Após a divulgação da medida, o clube paulista informou que não participou das discussões que antecederam a mudança. Em nota, o Osasco afirmou ter sido “surpreendido” pela decisão e declarou que o departamento jurídico está analisando o conteúdo da normativa para definir quais providências poderão ser adotadas.
O clube também manifestou apoio à jogadora. Segundo a equipe, a nova regra foi publicada “sem qualquer participação ou opinião prévia do clube”.
De acordo com a CBV, os critérios foram formulados para adequar as competições nacionais às regras do Comitê Olímpico Internacional (COI) e da Federação Internacional de Voleibol (FIVB). Entre as exigências previstas está a apresentação de resultado negativo para o gene SRY.
Até então, a regulamentação permitia a participação de mulheres trans desde que fosse respeitado um limite estabelecido para os níveis de testosterona sérica. Esse modelo deixa de ser utilizado nas competições abrangidas pela nova política.
A determinação deverá valer nas próximas edições das duas principais divisões da Superliga, além da Supercopa e da Copa Brasil. O Circuito Brasileiro de vôlei de praia também será alcançado pela mudança a partir de 2027.

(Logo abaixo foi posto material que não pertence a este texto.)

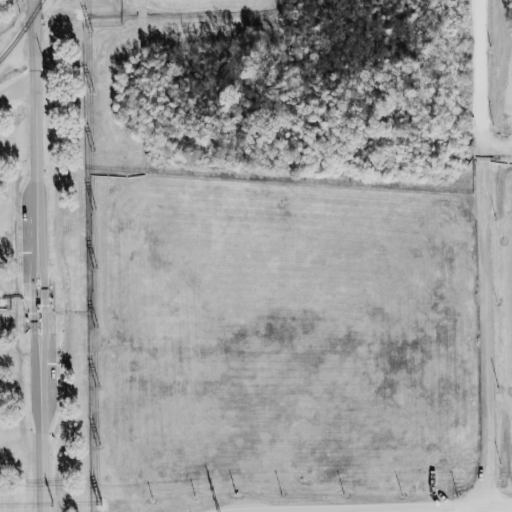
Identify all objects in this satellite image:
railway: (22, 30)
road: (33, 41)
road: (15, 87)
road: (36, 297)
road: (487, 364)
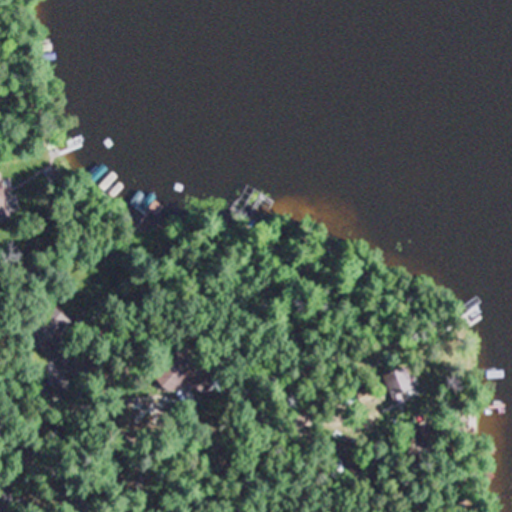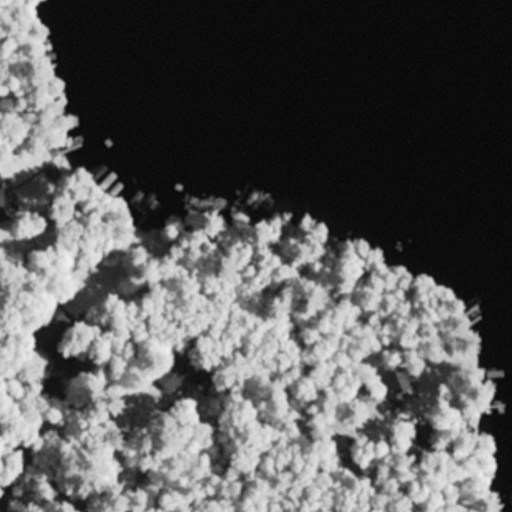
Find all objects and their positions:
building: (4, 199)
building: (52, 343)
building: (399, 389)
road: (50, 465)
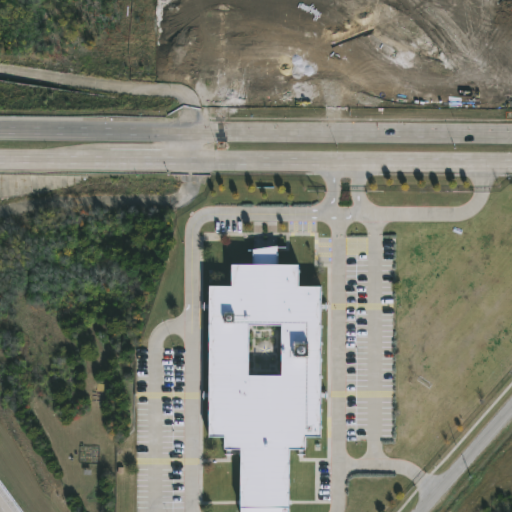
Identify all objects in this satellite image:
road: (13, 118)
road: (95, 132)
road: (351, 133)
road: (190, 144)
road: (95, 157)
road: (351, 160)
road: (331, 185)
road: (360, 185)
road: (345, 211)
road: (447, 214)
road: (374, 371)
building: (264, 373)
road: (156, 414)
road: (468, 463)
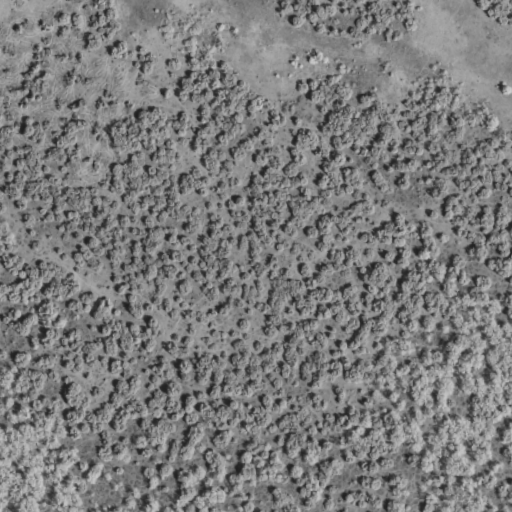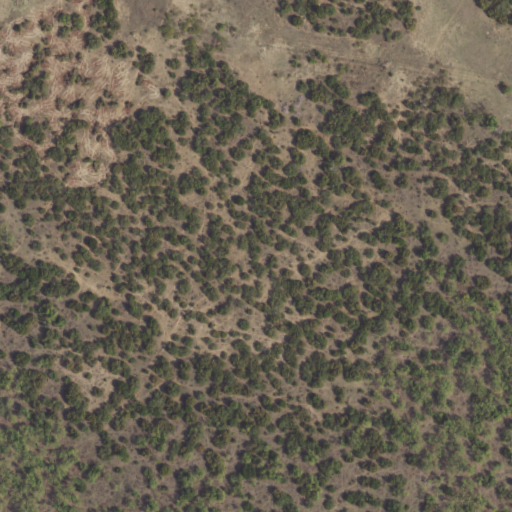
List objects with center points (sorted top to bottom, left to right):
road: (245, 361)
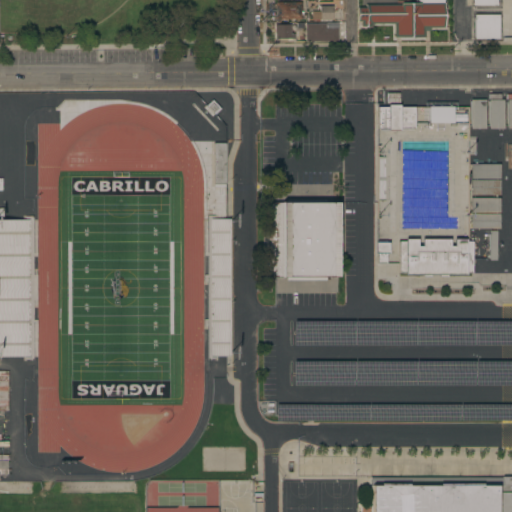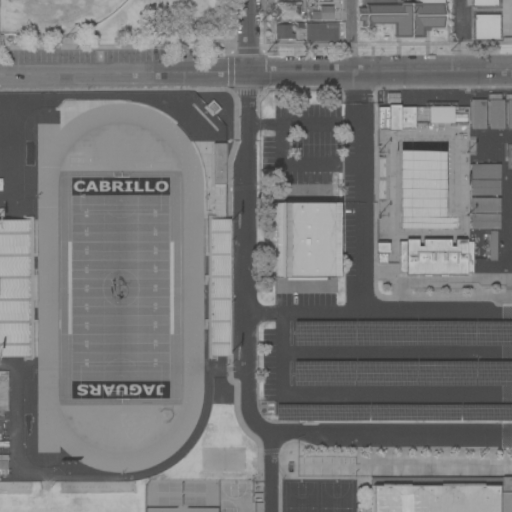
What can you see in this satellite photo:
building: (482, 2)
building: (287, 10)
building: (288, 11)
building: (324, 12)
building: (325, 13)
park: (52, 16)
building: (404, 16)
building: (402, 17)
park: (116, 22)
building: (483, 26)
building: (484, 26)
building: (283, 31)
building: (320, 32)
building: (321, 32)
building: (282, 33)
road: (248, 35)
road: (349, 35)
road: (256, 70)
building: (475, 113)
building: (475, 113)
building: (508, 113)
building: (508, 113)
building: (438, 114)
building: (493, 114)
building: (494, 114)
building: (393, 117)
road: (301, 123)
parking lot: (298, 137)
building: (511, 157)
building: (217, 163)
building: (218, 164)
road: (297, 166)
building: (482, 171)
building: (482, 179)
building: (481, 186)
road: (358, 192)
building: (482, 205)
building: (482, 205)
building: (482, 220)
building: (483, 221)
building: (300, 240)
building: (301, 240)
building: (489, 245)
building: (490, 245)
building: (434, 256)
building: (431, 258)
park: (117, 286)
track: (116, 287)
building: (216, 287)
building: (15, 289)
building: (15, 289)
road: (264, 315)
road: (467, 329)
building: (401, 333)
road: (396, 353)
parking lot: (384, 357)
building: (322, 373)
building: (384, 373)
building: (493, 373)
building: (444, 374)
road: (248, 380)
building: (367, 413)
building: (485, 413)
road: (270, 473)
park: (181, 496)
building: (442, 498)
building: (442, 498)
park: (70, 503)
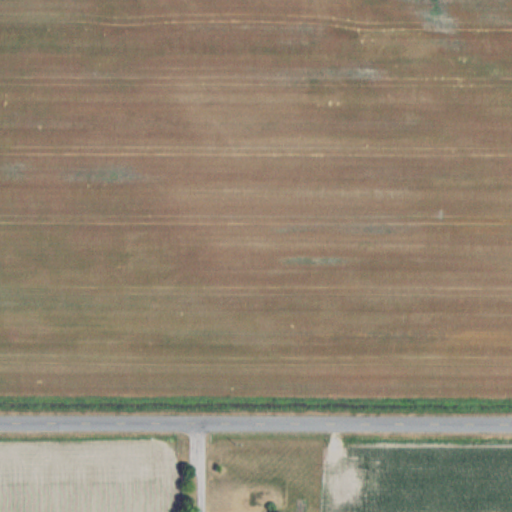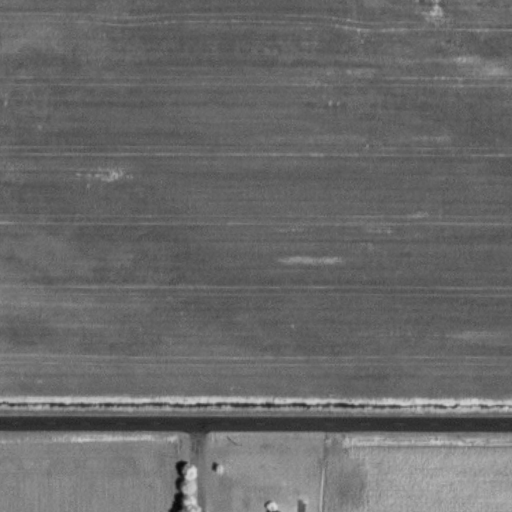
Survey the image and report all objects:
road: (256, 421)
road: (203, 466)
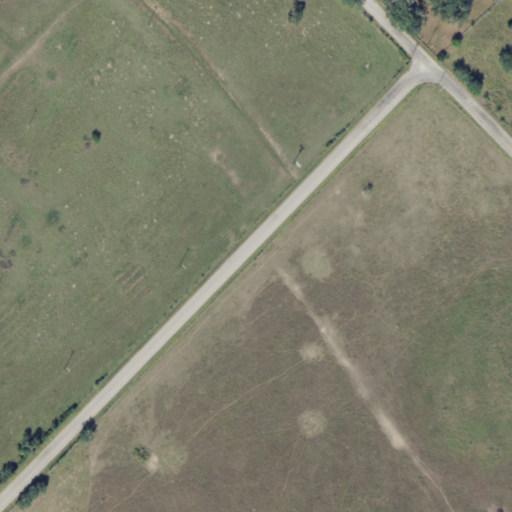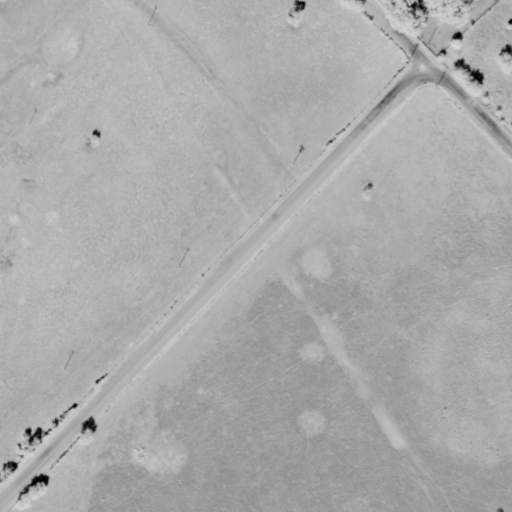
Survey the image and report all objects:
road: (406, 33)
road: (250, 244)
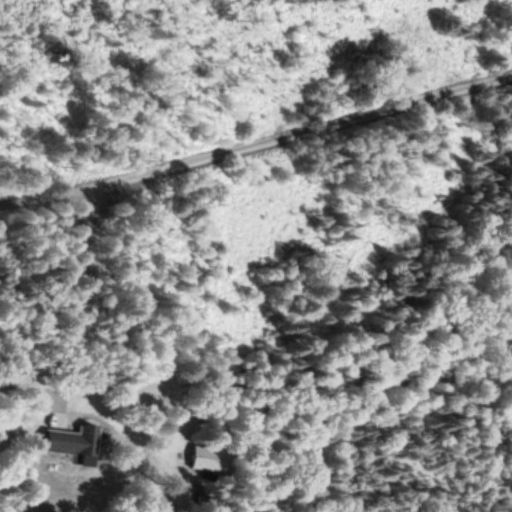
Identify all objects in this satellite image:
road: (256, 174)
building: (71, 444)
building: (208, 460)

A participação de Tifanny em competições nacionais já havia sido objeto de discussão judicial em 2026. Em fevereiro, a ministra Cármen Lúcia, do Supremo Tribunal Federal (STF), concedeu liminar permitindo que a atleta disputasse a Copa Brasil, realizada em Londrina, no Paraná.
A decisão atendeu a um pedido apresentado pela própria CBV. Antes da manifestação do Supremo, a Câmara de Vereadores de Londrina havia aprovado, em regime de urgência, um requerimento relacionado à presença de atletas trans em eventos esportivos realizados no município.